Eleição proporcional no Rio de Janeiro, os primórdios do horário eleitoral na TV e debaixo de um regime militar ditatorial. Com uma peculiaridade, não se permitia nenhum mísero movimento corporal ao candidato, mostravam o nome mais o número da candidatura ao fundo com um locutor elencando as qualidades do ilibado senhor ou raras senhoras ali, durangos, um por um. Arena e MDB disputavam uma eleição que nesse momento aponta um dos grandes marcos do gov. Geisel, o inevitável ínicio da Distensão Lenta e Gradual ( com maiúsculas, se trata de um fato histórico ) até o regime democrático. Ah reparem o cuidado que eu não me dei, mas poderia mentir que o fiz. Propaganda da Arena consegui por um vídeo da Globo.

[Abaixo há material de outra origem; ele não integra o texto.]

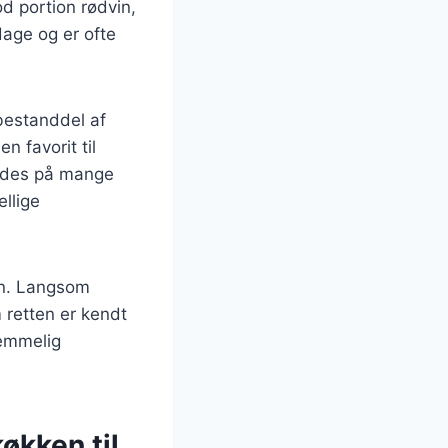
od portion rødvin,
dage og er ofte
 bestanddel af
 favorit til
redes på mange
ellige
ten. Langsom
 retten er kendt
lemmelig
økken til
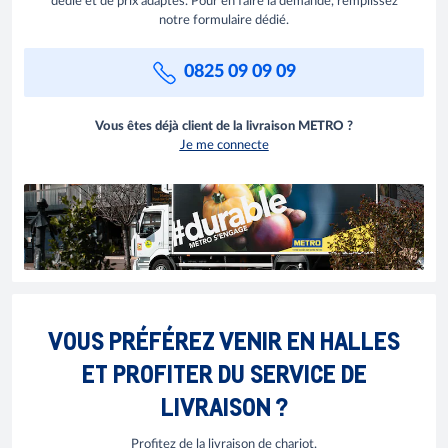
dédié et de prix adaptés. Pour en faire la demande, remplissez
notre formulaire dédié.
0825 09 09 09
Vous êtes déjà client de la livraison METRO ?
Je me connecte
VOUS PRÉFÉREZ VENIR EN HALLES
ET PROFITER DU SERVICE DE
LIVRAISON ?
Profitez de la livraison de chariot.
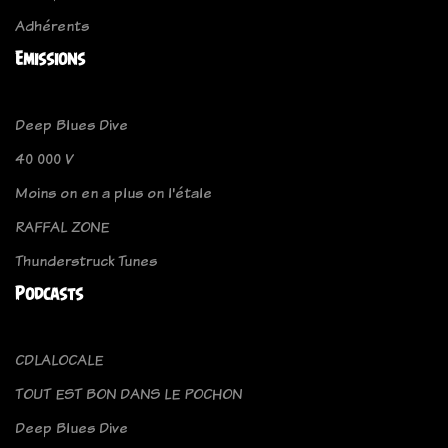
Adhérents
Emissions
Deep Blues Dive
40 000 V
Moins on en a plus on l'étale
RAFFAL ZONE
Thunderstruck Tunes
Podcasts
CDLALOCALE
TOUT EST BON DANS LE POCHON
Deep Blues Dive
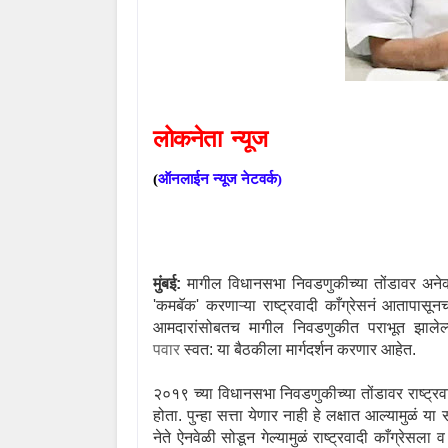
लोकनेता
न्यूज
(
ऑनलाईन
न्यूज
नेटवर्क
)
मुंबई:
मागील विधानसभा निवडणुकीच्या तोंडावर अनेक 
'
कमबॅक
'
करणाऱ्या राष्ट्रवादी काँग्रेसनं आतापास
आमदारांसोबतच मागील निवडणुकीत पराभूत झालेल्या 
पवार
स्वत: या बैठकीला मार्गदर्शन करणार आहेत.
२०१९ च्या विधानसभा निवडणुकीच्या तोंडावर राष्ट्
होता. पुन्हा सत्ता येणार नाही हे लक्षात आल्यामुळं या 
नेते ऐनवेळी सोडून गेल्यामुळं राष्ट्रवादी काँग्रेस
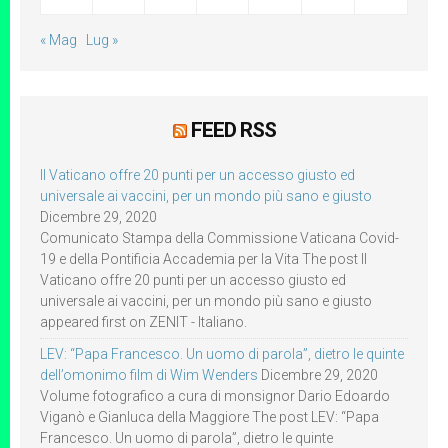
« Mag
Lug »
FEED RSS
Il Vaticano offre 20 punti per un accesso giusto ed
universale ai vaccini, per un mondo più sano e giusto
Dicembre 29, 2020
Comunicato Stampa della Commissione Vaticana Covid-
19 e della Pontificia Accademia per la Vita The post Il
Vaticano offre 20 punti per un accesso giusto ed
universale ai vaccini, per un mondo più sano e giusto
appeared first on ZENIT - Italiano.
LEV: “Papa Francesco. Un uomo di parola”, dietro le quinte
dell’omonimo film di Wim Wenders
Dicembre 29, 2020
Volume fotografico a cura di monsignor Dario Edoardo
Viganò e Gianluca della Maggiore The post LEV: “Papa
Francesco. Un uomo di parola”, dietro le quinte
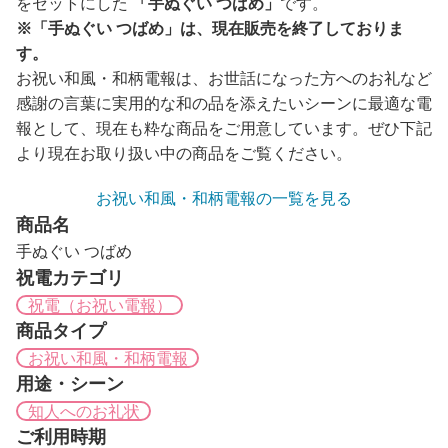
をセットにした
「手ぬぐい つばめ」
です。
※「手ぬぐい つばめ」は、現在販売を終了しておりま
す。
お祝い和風・和柄電報は、お世話になった方へのお礼など
感謝の言葉に実用的な和の品を添えたいシーンに最適な電
報として、現在も粋な商品をご用意しています。ぜひ下記
より現在お取り扱い中の商品をご覧ください。
お祝い和風・和柄電報の一覧を見る
商品名
手ぬぐい つばめ
祝電カテゴリ
祝電（お祝い電報）
商品タイプ
お祝い和風・和柄電報
用途・シーン
知人へのお礼状
ご利用時期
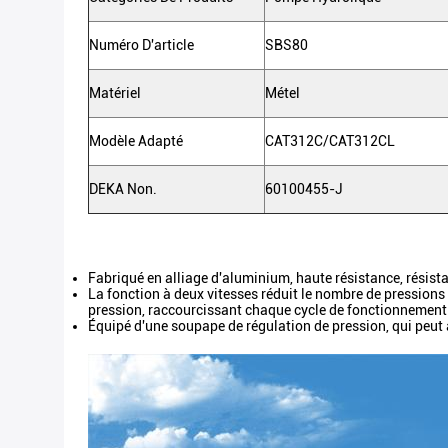
Numéro D'article
SBS80
Matériel
Métel
Modèle Adapté
CAT312C/CAT312CL
DEKA Non.
60100455-J
Fabriqué en alliage d'aluminium, haute résistance, résista
La fonction à deux vitesses réduit le nombre de pressions
pression, raccourcissant chaque cycle de fonctionnement
Équipé d'une soupape de régulation de pression, qui peut aj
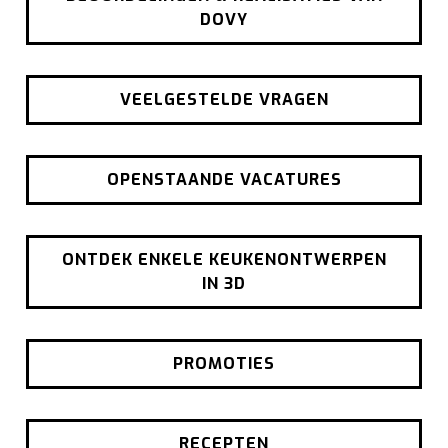
DOVY
VEELGESTELDE VRAGEN
OPENSTAANDE VACATURES
ONTDEK ENKELE KEUKENONTWERPEN
IN 3D
PROMOTIES
RECEPTEN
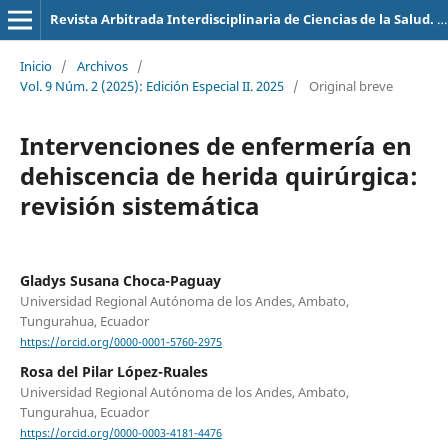
Revista Arbitrada Interdisciplinaria de Ciencias de la Salud. Salud y Vida
Inicio
/
Archivos
/
Vol. 9 Núm. 2 (2025): Edición Especial II. 2025
/
Original breve
Intervenciones de enfermería en
dehiscencia de herida quirúrgica:
revisión sistemática
Gladys Susana Choca-Paguay
Universidad Regional Autónoma de los Andes, Ambato,
Tungurahua, Ecuador
https://orcid.org/0000-0001-5760-2975
Rosa del Pilar López-Ruales
Universidad Regional Autónoma de los Andes, Ambato,
Tungurahua, Ecuador
https://orcid.org/0000-0003-4181-4476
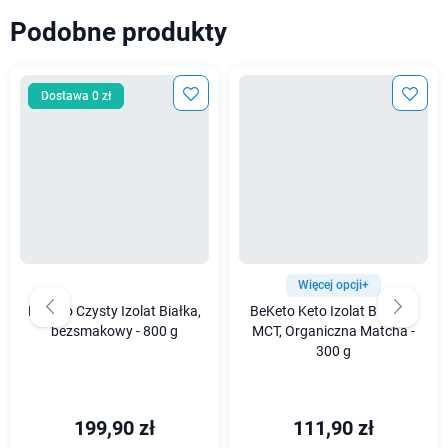
Podobne produkty
Dostawa 0 zł
Więcej opcji+
BeKeto Czysty Izolat Białka,
BeKeto Keto Izolat Białka z
bezsmakowy - 800 g
MCT, Organiczna Matcha -
300 g
199,90 zł
111,90 zł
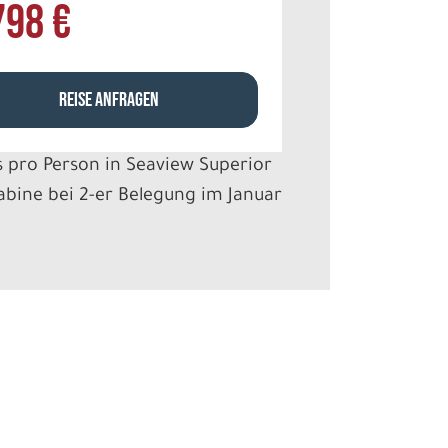
798 €
REISE ANFRAGEN
s pro Person in Seaview Superior
bine bei 2-er Belegung im Januar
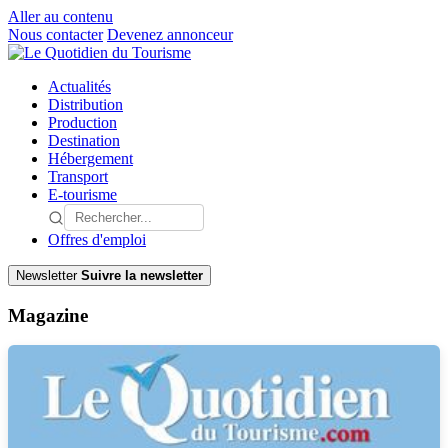
Aller au contenu
Nous contacter
Devenez annonceur
Actualités
Distribution
Production
Destination
Hébergement
Transport
E-tourisme
Offres d'emploi
Newsletter
Suivre la newsletter
Magazine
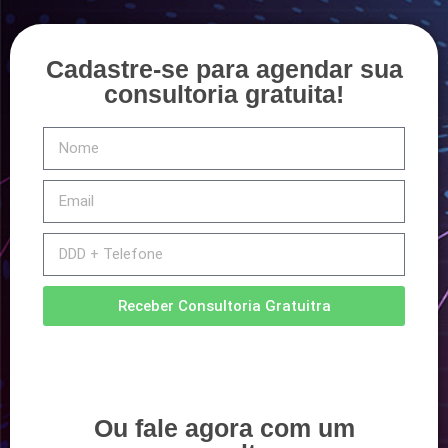
Cadastre-se para agendar sua
consultoria gratuita!
Receber Consultoria Gratuitra
Ou fale agora com um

Já na primeira eleição direta pra presidente da República desde 59/60, já podia se mexer, fazer todo uso dos maravilhosos e papupérrimos recursos oferecidos para um programa de televisão querendo vender um candidato. Jingles risíveis e outros do caralho ( precisa dizer qual jingle era o do caralho? ) mas em 1989 a TV virou palco não só pro candidato que no fim foi eleito e inalou cocaína pelo rabo. Os nanicos, foram enviados do inferno na terra e fizeram muito bem seu serviço. Graças ao Marronzinho, Ronaldo Caiado e vai vendo aí, Caiado vai elogiar o conceito de tecnocrata e não corar. Candidato que afanou pedaços de música do David Bowie ( versão cover do Nenhum de Nós, pra ser mais exato sobre o objeto do afano ) e jogou na propaganda na caruda, os filhos do mesmo candidato se chamavam Kennedy e Onassis. Outros que só vendo, tem bastante coisa. Segundinhos de Éneas, Gabeira e Roberto Freire. Uma senhora toda borrada em todos sentidos cujo nome me falta e se o bom pai permitir vai faltar pra sempre. Enquanto outros puxavam uma descarga com os homens fortes das finanças dos governos militares. Olha aí e te diverte que tá bom, vai lá, vai.